Para garantir que o Facebook não crie impacto negativo em mais uma eleição (já que é acusado de abrigar fake news sobre candidatos norte-americanos a partir de perfis falsos, criados na Rússia), as empresas coligadas determinaram um sistema de avaliação para as notícias apresentadas, com a possibilidade de exclusão de fake news e perfis, oferta de espaço de resposta e defesa para candidatos lesados e emprego de técnicas de educação sobre eleições, suportadas, no caso brasileiro, pelos tribunais eleitorais. Alegam as empresas envolvidas que a transparência de informações é do interesse de todos, e deve ser protegida por todos os setores da sociedade.

Leia também: Facebook: segurança da informação ou expurgo ideológico? (editorial de 26 de julho de 2018)

Leia também: A face não tão bela do big data (artigo de Cristina Pastore, publicado em 24 de abril de 2018)

Nossos paladinos virtuais deixam, contudo, de comentar que suas ações eram outrora estabelecidas sob o crivo de juízes e tribunais, com domínio técnico e regulamentação clara de tempo de campanha. Mais que isso, deixam de mencionar que não pretendem abrir seus algoritmos de vigilância para os usuários. Também não desejam deixar claro que as medidas tomadas servem, antes de tudo, para proteger seus interesses econômicos (valor de ações na bolsa de valores, fidelidade de dados coletados), sendo a democracia uma parceira conveniente.

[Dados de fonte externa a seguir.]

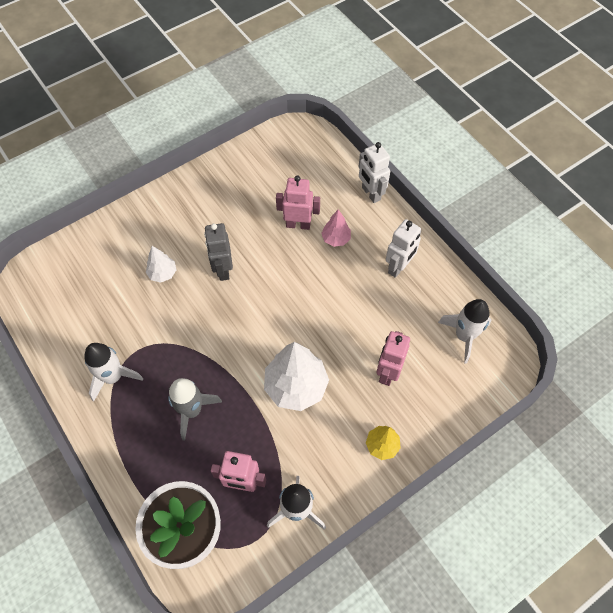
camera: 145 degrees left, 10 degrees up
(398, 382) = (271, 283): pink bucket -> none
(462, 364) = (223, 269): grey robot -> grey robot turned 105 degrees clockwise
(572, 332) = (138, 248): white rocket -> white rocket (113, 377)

Não quero, com isso, dizer que notícias falsas sejam aceitáveis. Contudo, oferecer a empresas privadas o poder para julgá-las e eliminá-las sozinhas é um caminho certo para a criação de aparelhos privados de censura.

O ditador era como uma pantera que, se visse a porta da jaula aberta, saltaria sobre mim e certamente me mataria. No fim, eu descobri que o ditador já estava solto e andava me ameaçando. Eu, crendo-me muito esperto, enfiei-me na jaula, tranquei a porta e ri do déspota. Mal percebia eu que o ditador estava livre para caçar quem bem entendesse, ao passo que eu, “a salvo”, iria morrer preso e, para piorar, sem receber nem sequer uma migalha...

Rafael Zanlorenzi é doutor em Direito e professor do curso de Direito da Universidade Positivo (UP).